Below are records; how many of their lines contain "расходы"? Reply with the number and no other words.

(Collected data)

▶

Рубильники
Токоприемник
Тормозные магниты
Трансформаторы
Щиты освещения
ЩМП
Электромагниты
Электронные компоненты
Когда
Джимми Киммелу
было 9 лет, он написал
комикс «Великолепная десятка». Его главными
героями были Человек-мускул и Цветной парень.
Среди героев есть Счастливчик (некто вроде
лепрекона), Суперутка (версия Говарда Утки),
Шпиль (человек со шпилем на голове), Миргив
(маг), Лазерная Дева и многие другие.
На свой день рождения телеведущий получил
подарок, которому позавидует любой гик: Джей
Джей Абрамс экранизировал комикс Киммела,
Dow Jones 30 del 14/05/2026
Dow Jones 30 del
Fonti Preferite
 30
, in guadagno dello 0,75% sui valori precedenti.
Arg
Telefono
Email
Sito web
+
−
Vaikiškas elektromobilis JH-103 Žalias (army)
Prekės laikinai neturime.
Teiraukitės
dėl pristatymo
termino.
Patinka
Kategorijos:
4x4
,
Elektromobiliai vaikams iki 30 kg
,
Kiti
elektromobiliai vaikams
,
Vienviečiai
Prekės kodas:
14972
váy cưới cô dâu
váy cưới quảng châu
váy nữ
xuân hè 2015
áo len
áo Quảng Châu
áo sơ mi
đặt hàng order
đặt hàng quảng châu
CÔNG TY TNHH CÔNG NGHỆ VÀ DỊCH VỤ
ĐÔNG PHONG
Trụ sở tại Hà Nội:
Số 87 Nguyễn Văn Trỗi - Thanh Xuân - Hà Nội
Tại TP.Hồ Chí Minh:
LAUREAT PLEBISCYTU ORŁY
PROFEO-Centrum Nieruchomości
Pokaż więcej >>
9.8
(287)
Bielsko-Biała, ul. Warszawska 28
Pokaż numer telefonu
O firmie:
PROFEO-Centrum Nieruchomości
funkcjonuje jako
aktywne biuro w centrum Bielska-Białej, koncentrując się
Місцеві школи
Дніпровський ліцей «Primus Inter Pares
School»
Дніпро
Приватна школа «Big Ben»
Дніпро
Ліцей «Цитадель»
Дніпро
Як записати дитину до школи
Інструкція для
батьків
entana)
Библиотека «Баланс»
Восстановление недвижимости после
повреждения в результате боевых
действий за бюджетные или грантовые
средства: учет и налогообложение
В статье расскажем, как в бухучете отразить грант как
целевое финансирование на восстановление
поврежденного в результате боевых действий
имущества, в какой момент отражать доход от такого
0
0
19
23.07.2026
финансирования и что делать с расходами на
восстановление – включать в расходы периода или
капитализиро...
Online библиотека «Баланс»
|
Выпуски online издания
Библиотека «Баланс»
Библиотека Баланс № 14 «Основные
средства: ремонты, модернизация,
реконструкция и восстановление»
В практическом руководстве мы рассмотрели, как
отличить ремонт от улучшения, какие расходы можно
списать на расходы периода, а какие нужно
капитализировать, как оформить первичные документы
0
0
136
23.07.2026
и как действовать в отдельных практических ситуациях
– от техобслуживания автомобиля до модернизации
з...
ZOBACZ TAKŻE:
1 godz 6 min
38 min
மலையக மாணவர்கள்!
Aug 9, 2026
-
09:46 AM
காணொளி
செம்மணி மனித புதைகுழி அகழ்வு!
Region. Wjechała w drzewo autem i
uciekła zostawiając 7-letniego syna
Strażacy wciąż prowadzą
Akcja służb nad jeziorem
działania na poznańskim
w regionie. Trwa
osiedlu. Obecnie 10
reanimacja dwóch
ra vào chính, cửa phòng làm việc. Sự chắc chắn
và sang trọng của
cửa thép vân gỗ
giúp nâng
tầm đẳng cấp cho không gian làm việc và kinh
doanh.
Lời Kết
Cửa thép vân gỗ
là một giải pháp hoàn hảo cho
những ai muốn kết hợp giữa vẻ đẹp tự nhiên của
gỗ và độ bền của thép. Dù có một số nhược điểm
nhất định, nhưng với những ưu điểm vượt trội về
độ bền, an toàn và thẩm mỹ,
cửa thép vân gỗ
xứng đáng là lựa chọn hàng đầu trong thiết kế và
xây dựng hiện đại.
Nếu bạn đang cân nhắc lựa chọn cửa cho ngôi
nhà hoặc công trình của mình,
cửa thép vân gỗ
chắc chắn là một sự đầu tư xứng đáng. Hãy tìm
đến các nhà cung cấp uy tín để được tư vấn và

◀

--- SOLUTION TO THIS EXERCISE ---
3